Toni Braxton hasn’t released a solo album in eight years and Sex and Cigarettes, her first for Def Jam records, only contains eight songs and thankfully little fat. Why the album is so short (it runs at just over 30 minutes) is a mystery, especially considering Braxton’s long absence and the presumption that this would have allowed for plenty of writing time and an extended period to experiment. Maybe Def Jam decided to tread cautiously and not overwhelm fans and hopeful newcomers with a 12-plus set of songs that may carry filler – who knows?

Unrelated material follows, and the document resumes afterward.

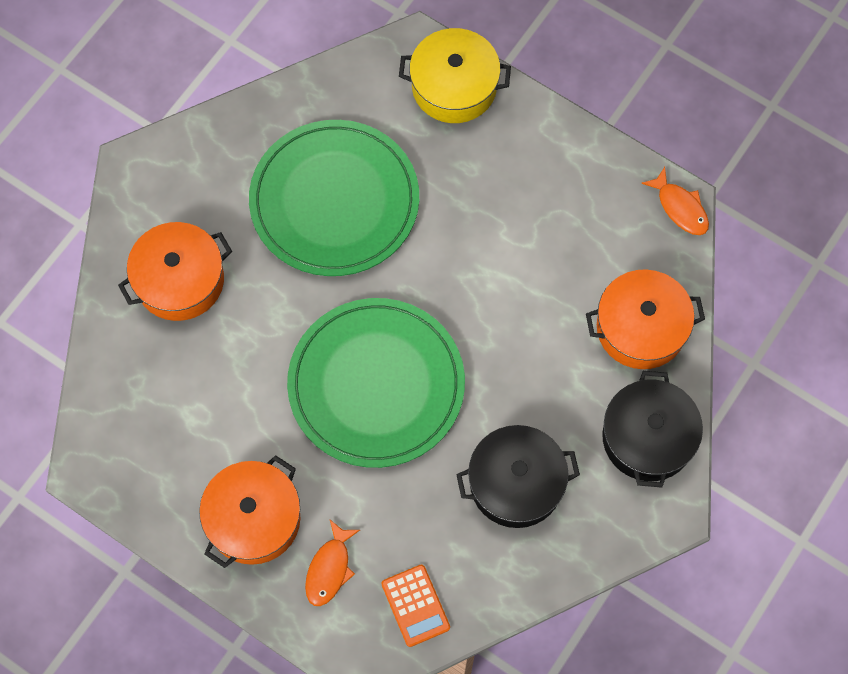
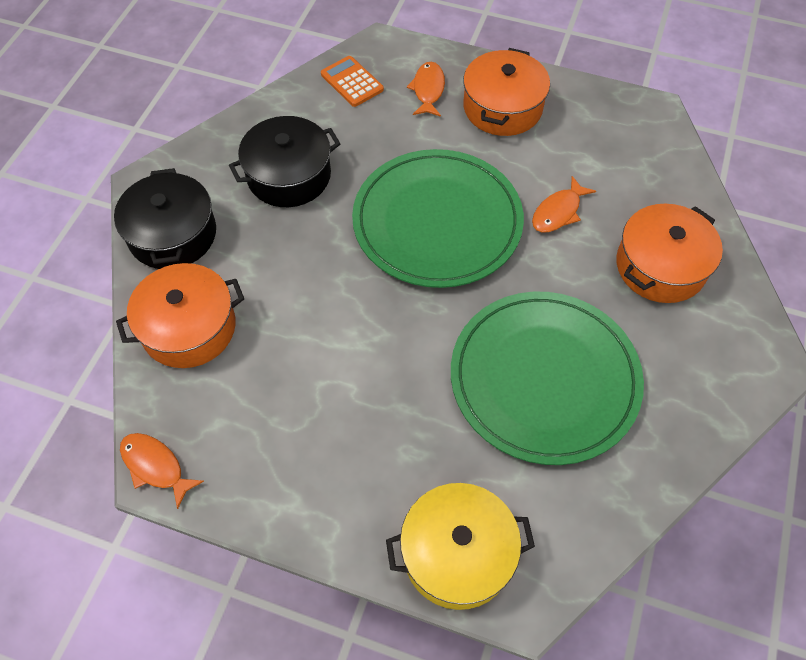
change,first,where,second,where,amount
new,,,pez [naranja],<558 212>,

Braxton has made a career of the power ballad and the sensual, super-duper-slow jam. She is a global superstar and everyone will know at least one of her songs (yes, probably that one, but there are many others to chose from), but how do you return to such a disparate and overcrowded, impatient music market? Toni Braxton has made this look easy then, just by offering more of the same but with minuscule, and for the best part subtle, updates to her established sonic template.

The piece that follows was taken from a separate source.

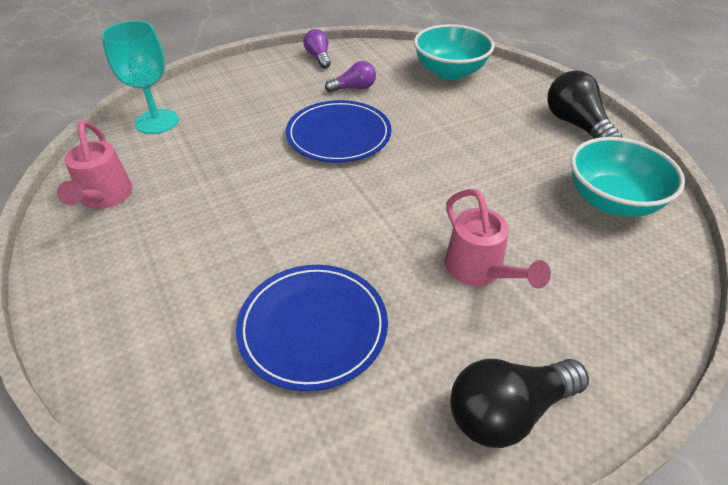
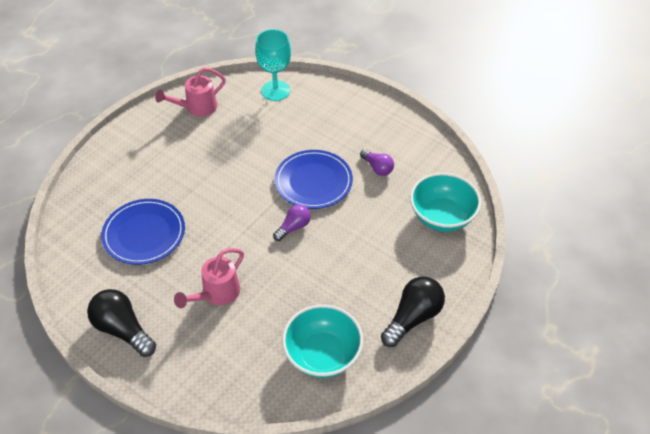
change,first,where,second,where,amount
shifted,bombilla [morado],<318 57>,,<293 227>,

Babyface, the close and frequent collaborator from the very beginning of Braxton’s career, returns here as co-writer and producer of the astounding ‘FOU’. At 2 minutes 47 seconds, it’s the shortest song on the record but one which makes the biggest impact. Against a distorted piano and little else, Braxton is a paranoid, destructive and cheated upon partner to a man who she claims must be suicidal to instigate these feelings in her and to treat with such little respect. ‘I don’t know who you think you are, I’m a motherfucking star!’ is a lyric that lesser artists would let dissolve into camp, and be certain that it is indeed a camp line, but in Braxton’s performance there is a sincerity which renders the sentiment both sad and wildly exciting. It’s show-stopping, yes, and even though it contains the now ubiquitous word ‘fuck’ (a first for Braxton) it is not cynical.
Album opener ‘Deadwood’ is a captivating soul song that manages to sound contemporary but also would not sound out of place in any playlist that included deep cuts from the 1970s by similarly talented and impassioned female artists of that era. Braxton is again wronged but is not standing for it as a clever and instantly sticky keyboard riff oscillates beneath her, whilst gorgeous featherlight strings fade in and out of view. ‘Long As I Live’ and ‘Sorry’ are more typically styled songs that you would expect from the best of Braxton, mid-tempo and highly melodic tracks that are timeless and will delight fans.
The album ends with ‘Coping’ and ‘Missin’ which both incorporate beats that nudge towards current radio (‘Missin’ is produced by Rihanna collaborator Tricky Stewart) but with an experienced elegance and not a whiff of desperation. Toni Braxton returns then triumphant, and Sex and Cigarettes can be considered one of her strongest and engaging records to date.